#### Record extracts:
################

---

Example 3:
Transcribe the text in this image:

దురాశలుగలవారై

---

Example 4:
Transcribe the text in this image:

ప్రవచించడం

################

#### Requirement:
Please write out the entries exactly, keeping every line intact.

#### Your solution:
---

Example 3:
Transcribe the text in this image:

దురాశలుగలవారై

---

Example 4:
Transcribe the text in this image:

ప్రవచించడం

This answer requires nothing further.